Yanaklarım kızardı ve sırtımı yastığa bırakarak kollarıma baktım. Hastane kıyafetinin geniş kolu düşmüştü ve kollarımın... ne derece morarıp ezildiğini görebiliyordum. Vücudumun her yanı böyle olmalıydı. Arabanın çarpmasını hatırlayarak ürperdim ve gözlerimi korkuyla yumdum. Tanrı'ya şükürler olsun ki yaşıyordum.
"Mila, bu eziklerin, morlukların hepsi geçecek," diye fısıldadı Hazer, eli bileğimden yukarıya tüy yumuşaklığında ilerleyerek yaralarımın üzerine dokundu. "Kalıcı hiçbir hasarın yok ama... bana bir şey oldu Mila. Gözümü kapattığım an o anı yaşıyorum, bu yüzden gözlerimi kapatamıyorum… Karanlıktan korktuğunu söylüyordun, seni o kadar iyi anlıyorum ki..."
"Hazer," dedim tüm şefkatimle. "Ben iyiyim. Çok talihsiz bir kaza yaşadım ama Tanrı'ya şükürler olsun ki yaşıyorum! Hatta kalkıp burada seninle dans bile edebilirim, o kadar iyiyim!"

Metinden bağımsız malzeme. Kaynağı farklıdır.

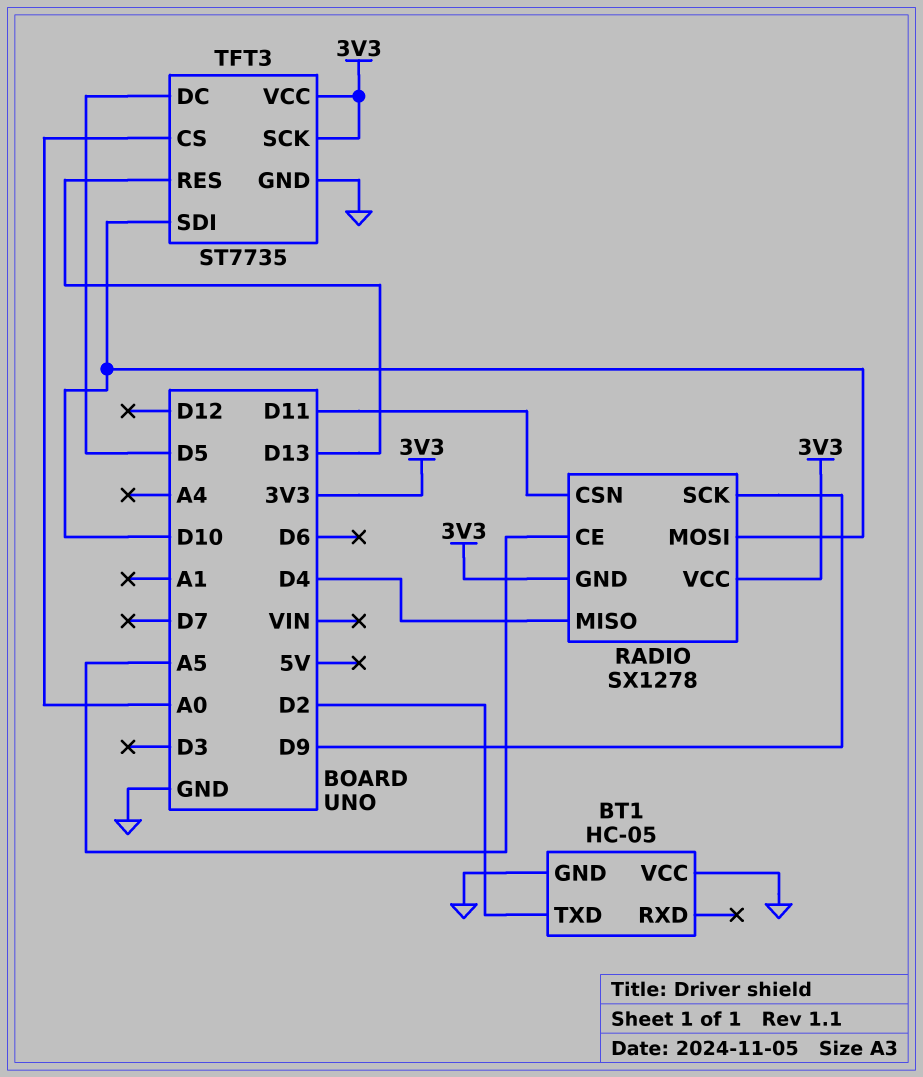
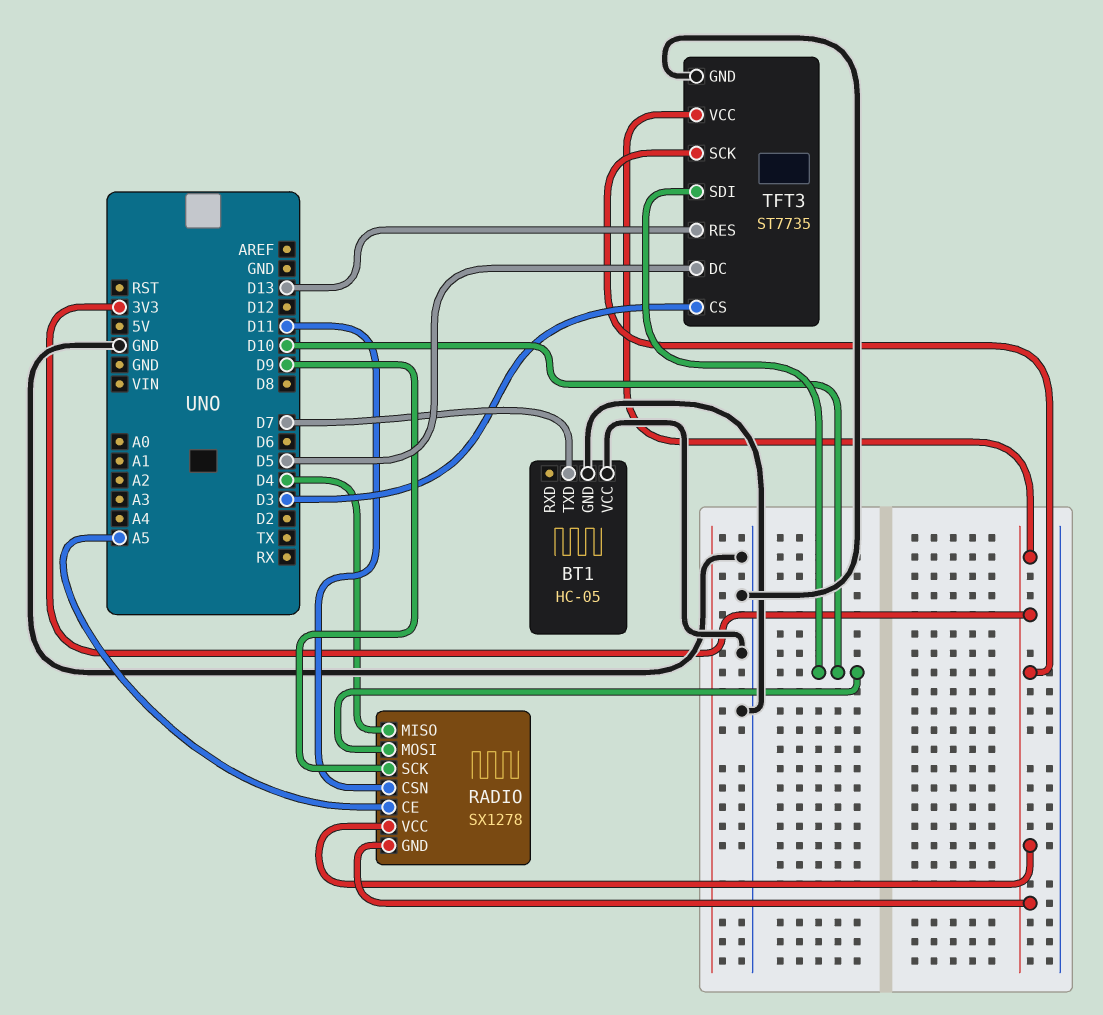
BT1 pin TXD: D2 -> D7
TFT3 pin CS: A0 -> D3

Coşkulu bir sesle konuşmuş, hüznünü yatıştırmaya çalışmıştım. Aslında o kadar iyi değildim. Hazer yutkundu ve gözleri bir an için vücudumun aşağısına, bacaklarıma kaydı. Hemen ardından tekrar gözlerime bakarak, "Mila, sana nasıl yetişemem…" dedi. Kalbinin parçalandığına yemin edebilirdim. "Affet beni n'olur! Çok hızlıydı Mila! Yemin ederim zaman olsaydı kendimi o arabanın önüne atar seni iterdim! Yapardım Mila! Biliyorsun değil mi? Senin ayağına taş değse benim kalbim parçalanır."
“Bilmez miyim, biliyorum tabii.”
Elimi yakasından çektim ve uzanıp gözlerimdeki nemi silerken Hazer de kolumu yavaşça kucağıma bıraktı. Hafifçe doğruldu ama benden uzaklaşmadı.
"Ne zamandır uyuyorum?" diye sordum, boğazım hâlâ acıyordu.
"Üç gündür," diye yanıtladı beni ve dağınık saçlarımı yavaşça omzumun arkasına koydu. "Beyin kanaması geçirme riskinin yüksek olduğunu söyledi doktorlar, bu yüzden ağır gözetim altındaydın. Birkaç kez uyandın, sayıklayıp tekrar uykuya daldın. Vücudunda ezikler olduğu gibi... çatlaklar, kırıklar da var. Arabanın önüne vurup ardından yere düşmen düşüşünü yavaşlatmış.[HT1] [ET2] Organlarına bir şey olmuştur diye çok korkmuştum ama kalıcı hiçbir hasarın yok."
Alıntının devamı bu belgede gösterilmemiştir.